◆ SELECTED EXTRACT ◆
*** Block opens ***
I think simplicity is what is called in cocktails for the early spring.  The flavors are just starting to burst out of the soil so they need clarity.  Pure flavors- carefully prepared with love make a Eucalyptus syrup so perfect.  It’s also an old ingredient.  Eucalyptus dates back to early 19th century and the flavors of this oil are most persuasive.  The color is also magical; a hint of salmon is what I see in the bottle.  My friend Humberto Saraiva Marques has created a couple of syrups that speak clearly of the past satisfying our craving for nostalgia in every sip.  Klaus is awfully interested in nostalgia since he came out of the soil over 100 years ago.  That means Klaus is nostalgia incarnate!  Maybe that’s why he’s so fond of historic cocktails?  He’s certainly fond of Apothecary Cocktails.

I would know.

It’s snowing again.  Large fluffy flakes this time.  The frigid air is saturated with humidity.  The temperature is hovering around 40, yet the snow flakes drops from the clouds in soft, pillowy bursts.

Humberto’s syrups are in front of me in their bold glass bottles, their packaging with a old fashioned flip top closure.  His old fashioned flavors are Eucalyptus and Mimosa.  Opening the Mimosa, I’m greeted with a burst of pure Mimosa flowers.  The color is a pale golden yellow in hue. This isn’t like the bastardized cocktail by the same name comprised of reconstituted orange juice and a sparkling wine of an uncertain provenance.  The Mimosa syrup is floral and happy bursting with the aromatics of the Mimosa flower.  Yes, happy.  Tasting the Mimosa syrup is like walking into a garden surrounded by aromatic Mimosa flowers.  They work their way through your subconscious.  The Eucalyptus Syrup is deeply mysterious and it takes your senses on a journey to the past.
*** Block closes ***
◆ AVAILABLE DATA ◆
*** Block opens ***
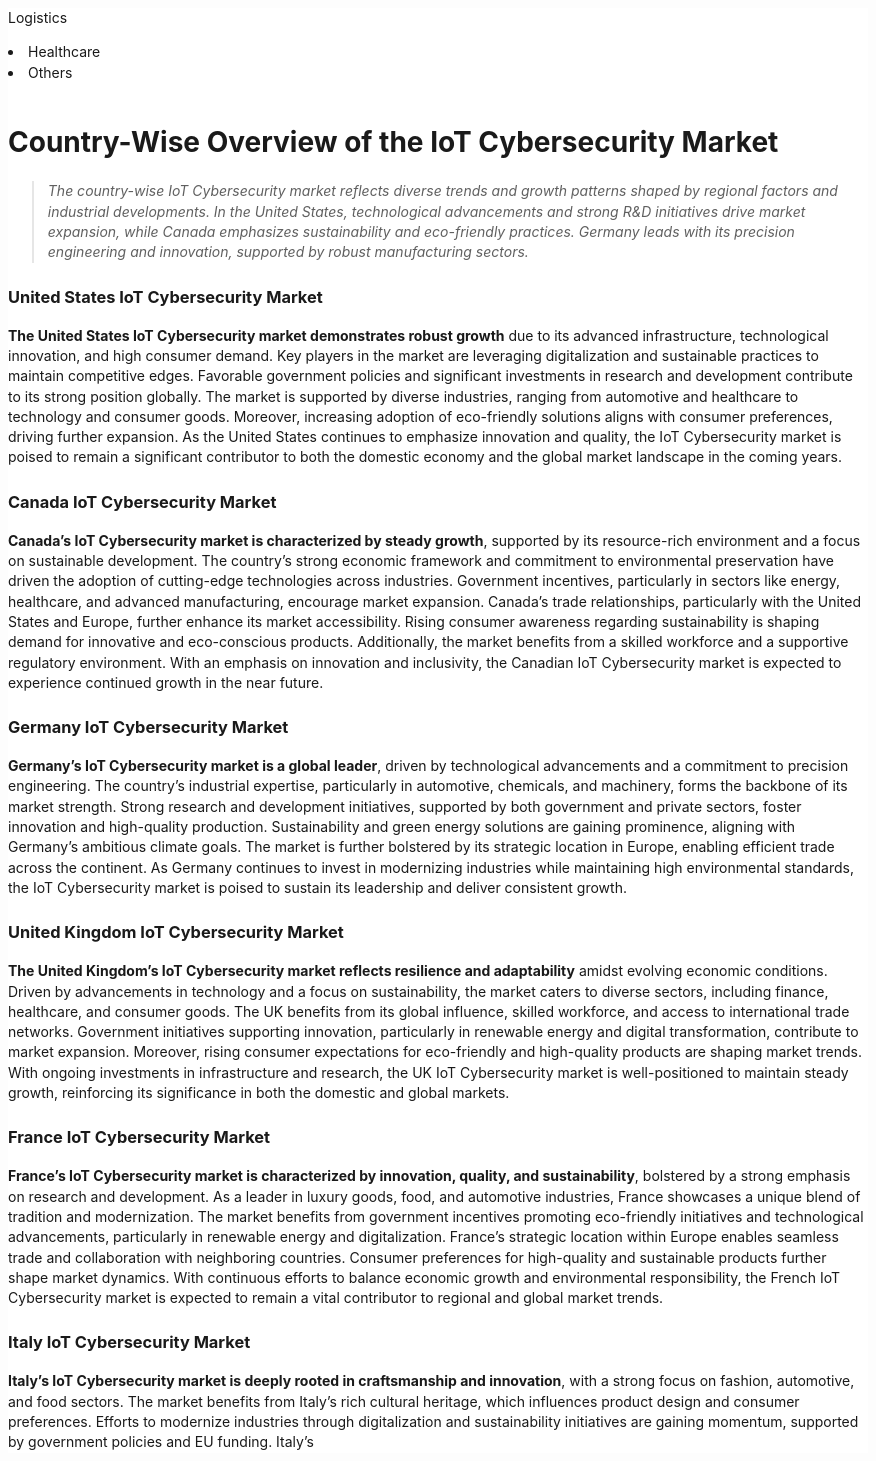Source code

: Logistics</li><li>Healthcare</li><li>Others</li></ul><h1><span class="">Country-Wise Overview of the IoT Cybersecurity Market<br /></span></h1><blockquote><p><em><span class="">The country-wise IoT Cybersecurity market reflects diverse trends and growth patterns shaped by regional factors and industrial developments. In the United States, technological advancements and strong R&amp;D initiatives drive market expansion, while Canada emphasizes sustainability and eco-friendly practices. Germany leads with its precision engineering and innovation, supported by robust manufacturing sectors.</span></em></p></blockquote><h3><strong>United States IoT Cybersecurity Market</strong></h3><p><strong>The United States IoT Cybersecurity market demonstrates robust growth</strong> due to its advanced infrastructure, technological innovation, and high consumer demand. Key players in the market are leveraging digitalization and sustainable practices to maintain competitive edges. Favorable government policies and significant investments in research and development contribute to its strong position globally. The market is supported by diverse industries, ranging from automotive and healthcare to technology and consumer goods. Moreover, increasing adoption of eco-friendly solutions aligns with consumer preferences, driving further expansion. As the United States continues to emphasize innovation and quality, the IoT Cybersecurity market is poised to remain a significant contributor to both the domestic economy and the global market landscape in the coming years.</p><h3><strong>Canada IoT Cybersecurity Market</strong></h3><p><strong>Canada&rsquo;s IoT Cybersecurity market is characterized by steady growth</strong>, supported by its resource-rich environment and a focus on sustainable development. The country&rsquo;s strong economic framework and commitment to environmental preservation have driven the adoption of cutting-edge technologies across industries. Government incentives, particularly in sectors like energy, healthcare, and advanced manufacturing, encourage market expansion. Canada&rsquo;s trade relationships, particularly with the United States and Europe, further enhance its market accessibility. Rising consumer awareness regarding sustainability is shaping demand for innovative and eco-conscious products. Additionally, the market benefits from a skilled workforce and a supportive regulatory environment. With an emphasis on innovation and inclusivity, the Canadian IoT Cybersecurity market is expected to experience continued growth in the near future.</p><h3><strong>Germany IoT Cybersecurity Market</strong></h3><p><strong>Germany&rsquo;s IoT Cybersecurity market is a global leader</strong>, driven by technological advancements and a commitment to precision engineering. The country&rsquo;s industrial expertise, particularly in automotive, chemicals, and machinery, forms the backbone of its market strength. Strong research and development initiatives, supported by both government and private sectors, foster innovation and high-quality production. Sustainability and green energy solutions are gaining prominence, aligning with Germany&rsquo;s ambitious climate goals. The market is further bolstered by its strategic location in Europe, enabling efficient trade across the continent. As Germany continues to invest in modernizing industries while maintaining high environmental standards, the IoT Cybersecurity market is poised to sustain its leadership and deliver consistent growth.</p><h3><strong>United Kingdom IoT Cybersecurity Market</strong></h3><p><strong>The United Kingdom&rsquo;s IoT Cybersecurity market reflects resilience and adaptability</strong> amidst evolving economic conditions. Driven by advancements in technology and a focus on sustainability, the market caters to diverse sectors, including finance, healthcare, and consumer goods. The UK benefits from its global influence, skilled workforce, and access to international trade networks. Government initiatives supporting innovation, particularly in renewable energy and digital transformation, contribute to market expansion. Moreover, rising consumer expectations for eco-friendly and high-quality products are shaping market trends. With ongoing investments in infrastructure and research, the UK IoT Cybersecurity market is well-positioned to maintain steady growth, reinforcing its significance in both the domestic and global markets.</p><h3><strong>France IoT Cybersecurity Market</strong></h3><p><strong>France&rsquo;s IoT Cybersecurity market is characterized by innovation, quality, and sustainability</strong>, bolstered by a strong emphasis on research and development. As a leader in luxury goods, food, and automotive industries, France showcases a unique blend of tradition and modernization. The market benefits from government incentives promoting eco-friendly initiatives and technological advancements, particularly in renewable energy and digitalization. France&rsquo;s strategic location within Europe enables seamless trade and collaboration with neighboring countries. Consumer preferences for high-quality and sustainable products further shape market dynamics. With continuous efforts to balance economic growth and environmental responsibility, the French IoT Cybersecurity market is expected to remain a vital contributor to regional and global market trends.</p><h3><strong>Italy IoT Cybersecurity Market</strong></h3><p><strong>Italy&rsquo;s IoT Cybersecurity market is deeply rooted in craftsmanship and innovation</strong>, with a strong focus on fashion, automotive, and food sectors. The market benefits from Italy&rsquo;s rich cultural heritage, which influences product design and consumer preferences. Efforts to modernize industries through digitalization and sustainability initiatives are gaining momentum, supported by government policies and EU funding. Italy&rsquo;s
*** Block closes ***
◆ ASSIGNED TASK A ◆
Rework the stretch of the syrup piece from "I would know." through "soft, pillowy bursts.", putting "raining" in place of "snowing".
◆ ASSIGNED TASK B ◆
Translate this sentence from the syrup piece into Spanish: "Tasting the Mimosa syrup is like walking into a garden surrounded by aromatic Mimosa flowers."

◆ ANSWER SECTION A ◆
I would know.

It’s raining again.  Large fluffy flakes this time.  The frigid air is saturated with humidity.  The temperature is hovering around 40, yet the snow flakes drops from the clouds in soft, pillowy bursts.

◆ ANSWER SECTION B ◆
Probar el sirope de mimosa es como entrar en un jardín rodeado de aromáticas flores de mimosa.